As I mentioned, the study used a placebo dose of nasal spray, as well as 100, 200, or 400 unit doses daily. It is puzzling that only the 200 unit dose showed any statistically significant decline in recurrent spine fracture rate. Since the numbers in each analysis group were low due to patient attrition (about 275 in each group), this raises the question of whether this is a statistical anomaly. One would expect to see some sort of dose-response curve, not just a result only for the middle of the road dose.

The authors concluded that the 200 unit dose significantly reduces the risk of new vertebral fractures in postmenopausal women with osteoporosis. And unfortunately, multiple authors and clinicians have taken this to heart without questioning the real results in the paper.

A newer study, Oral Calcitonin in Postmenopausal Osteoporosis (ORACAL), published in 2012, compared oral vs nasal calcitonin in 565 women. Their endpoints were changes in bone density and markers of bone turnover. The oral group had a whopping increase (haha) in lumbar bone density of 1.5%, while nasal and placebo dosing were the same at about 0.5-0.8%. This is in no way clinically significant. And paradoxically this bone density increase appeared to peak by week 24 and then slowly decline.

Similarly, bone turnover markers decreased. Interestingly, of the three markers measured, some were statistically significant for oral, nasal, and even placebo. There was no consistent pattern. And furthermore, there is no way to translate these lab tests into risk for fracture.

Bottom line: Although nasal calcitonin spray is cheap (about $1 per day), there is no valid literature that supports that it decreases the risk of future vertebral fractures. Always remember that there is a difference between what is significant to the statisticians, and what is clinically significant to your patient. Incidentally, between 10% and 40% of these patients had adverse effects from the medication, usually GI in nature. So if a drug has a measurable risk but little actual benefit, is it worth even a buck?
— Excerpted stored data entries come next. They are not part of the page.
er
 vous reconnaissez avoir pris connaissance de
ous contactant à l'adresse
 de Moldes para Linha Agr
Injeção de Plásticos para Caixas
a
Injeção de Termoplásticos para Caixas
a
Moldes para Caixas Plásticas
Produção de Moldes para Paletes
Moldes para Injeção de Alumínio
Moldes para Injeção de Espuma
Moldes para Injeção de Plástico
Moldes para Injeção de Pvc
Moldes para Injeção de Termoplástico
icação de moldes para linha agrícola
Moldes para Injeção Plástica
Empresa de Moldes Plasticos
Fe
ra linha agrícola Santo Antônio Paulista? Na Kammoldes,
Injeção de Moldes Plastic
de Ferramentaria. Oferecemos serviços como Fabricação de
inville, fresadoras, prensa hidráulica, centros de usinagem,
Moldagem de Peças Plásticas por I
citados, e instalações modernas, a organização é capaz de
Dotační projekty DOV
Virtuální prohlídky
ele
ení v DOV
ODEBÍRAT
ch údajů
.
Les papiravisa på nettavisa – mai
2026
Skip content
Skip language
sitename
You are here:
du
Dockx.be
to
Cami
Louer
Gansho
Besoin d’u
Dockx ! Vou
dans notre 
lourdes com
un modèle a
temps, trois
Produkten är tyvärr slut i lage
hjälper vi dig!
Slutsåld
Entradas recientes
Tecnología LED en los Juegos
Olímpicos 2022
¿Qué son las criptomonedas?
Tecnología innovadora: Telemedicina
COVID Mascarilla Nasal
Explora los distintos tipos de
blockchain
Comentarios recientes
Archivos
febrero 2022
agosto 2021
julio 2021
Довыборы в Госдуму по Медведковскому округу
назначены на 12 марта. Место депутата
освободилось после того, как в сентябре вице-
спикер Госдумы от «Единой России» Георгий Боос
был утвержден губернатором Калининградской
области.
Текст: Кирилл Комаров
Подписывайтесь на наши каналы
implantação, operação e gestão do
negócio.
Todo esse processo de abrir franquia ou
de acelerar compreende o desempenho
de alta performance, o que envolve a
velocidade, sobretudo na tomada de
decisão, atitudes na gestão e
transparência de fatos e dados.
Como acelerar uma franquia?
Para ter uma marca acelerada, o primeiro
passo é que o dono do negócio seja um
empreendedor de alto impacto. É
Osteoporosis takes decades to develop and become clinically significant. It is unlikely that a quick fix like a drug, sprayed, swallowed, or injected will make a difference in the short term. The best treatments are free (diet and exercise) but must be adopted long before it becomes a problem.

References:

  1. A randomized trial of nasal spray salmon calcitonin in postmenopausal women with established osteoporosis: the prevent recurrence of osteoporotic fractures study. Am J Med 109(4):267-276, 2000.
  2. A phase 3 trial of the efficacy and safety of oral recombinant calcitonin: The oral calcitonin in postmenopausal osteoporosis (ORACAL) trial. J Bone Mineral Res 27(8):1821-1829, 2012.